Tolta la maschera del federalismo, ciò che la Lega mostra è il volto repellente di un coacervo di forze politicamente reazionarie e ideologicamente primitive. Basti pensare alla concezione soggettivistica e dietrologica, insistentemente riproposta da Bossi, secondo cui la storia è il risultato di un complotto di onnipotenti demiurghi che dirigono la politica mondiale: una concezione con cui il leader della Lega, ispirandosi forse a De Maistre, nonché a Hitler e Mussolini, mira a demonizzare la massoneria, l'ebraismo, le 'demoplutocrazie giudaico-massoniche' e, naturalmente, il Moloch del centralismo romano. Né il discorso cambia se si prende in considerazione la critica, tipicamente piccolo-borghese, che la Lega sviluppa contro il predominio del grande capitale monopolistico: una critica che esprime il carattere fondamentalmente regressivo dell'ircocervo leghista il quale, in nome del federalismo e/o del secessionismo, aspira, nel XXI secolo, a ritornare dal capitalismo monopolistico al capitalismo libero-scambista, così come, nel XIX secolo, altri rappresentanti di utopie reazionarie aspiravano a ritornare dal capitalismo al feudalesimo.
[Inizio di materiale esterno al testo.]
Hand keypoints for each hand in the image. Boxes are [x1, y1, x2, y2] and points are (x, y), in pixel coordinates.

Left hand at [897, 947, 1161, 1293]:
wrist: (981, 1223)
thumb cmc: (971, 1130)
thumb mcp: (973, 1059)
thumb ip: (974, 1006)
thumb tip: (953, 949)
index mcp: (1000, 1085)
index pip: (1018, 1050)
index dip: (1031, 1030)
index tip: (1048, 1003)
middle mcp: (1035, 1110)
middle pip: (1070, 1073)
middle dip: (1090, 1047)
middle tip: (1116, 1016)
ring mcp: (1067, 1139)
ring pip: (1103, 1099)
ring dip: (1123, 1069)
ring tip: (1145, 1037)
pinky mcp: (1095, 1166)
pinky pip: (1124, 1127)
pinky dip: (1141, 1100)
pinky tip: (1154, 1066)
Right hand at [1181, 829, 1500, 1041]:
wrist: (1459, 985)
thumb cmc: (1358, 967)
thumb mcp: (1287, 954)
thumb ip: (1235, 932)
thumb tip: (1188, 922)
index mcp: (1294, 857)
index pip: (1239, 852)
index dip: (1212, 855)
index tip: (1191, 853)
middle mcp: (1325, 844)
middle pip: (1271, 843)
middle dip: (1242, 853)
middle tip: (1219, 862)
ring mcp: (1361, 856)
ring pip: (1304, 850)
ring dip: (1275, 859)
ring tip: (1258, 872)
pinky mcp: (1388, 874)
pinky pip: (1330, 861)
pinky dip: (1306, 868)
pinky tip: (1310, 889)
La borghesia sta ricorrendo a molteplici operazioni per prevenire le conseguenze della crescente polarizzazione politica e sociale, che oggi viene mascherata dal blocco corporativo interclassista e nordista, ma che è destinata nel breve periodo, quando 'tutti' i nodi verranno al pettine con l'esplosione di violente contraddizioni economiche, sociali e politiche, a sfociare in una grande rottura di massa. Il vento della restaurazione e della repressione, che sembra spirare così forte oggi, potrebbe allora trasformarsi in un vento di emancipazione e di liberazione. Vedremo se i cavalli di Frisia (ronde, federalismo dissociativo, politiche proprietario-securitarie) che vengono approntati dalla borghesia per impedire, evitare o rinviare la rottura che si sta determinando nel profondo della società, saranno, oltre che necessari, sufficienti. Vedremo se la mobilitazione reazionaria delle masse, il cui potenziale di malcontento, di protesta e di rivolta viene oggi convogliato su falsi obiettivi (non la borghesia italiana ma il centralismo romano, non lo sfruttamento capitalistico ma gl'immigrati extracomunitari, non il capitale finanziario transnazionale ma la massoneria e il mondialismo) ad opera di forze populiste, come la Lega Nord, possa trasformarsi in una mobilitazione di segno opposto, il cui avvìo potrebbe coincidere con la campagna per l'applicazione della Costituzione e per la messa fuorilegge della Lega, proposta dai compagni di “Aginform”: ormai è sempre più chiaro – e di questa evidenza le forze democratiche, popolari e comuniste italiane ed europee devono essere ben consapevoli – che, come disse Brecht in una sua poesia riferendosi al rapporto fra capitalismo e nazifascismo, “quel ventre è ancora fecondo” e, grazie a levatrici ben disposte, può ancora generare mostri.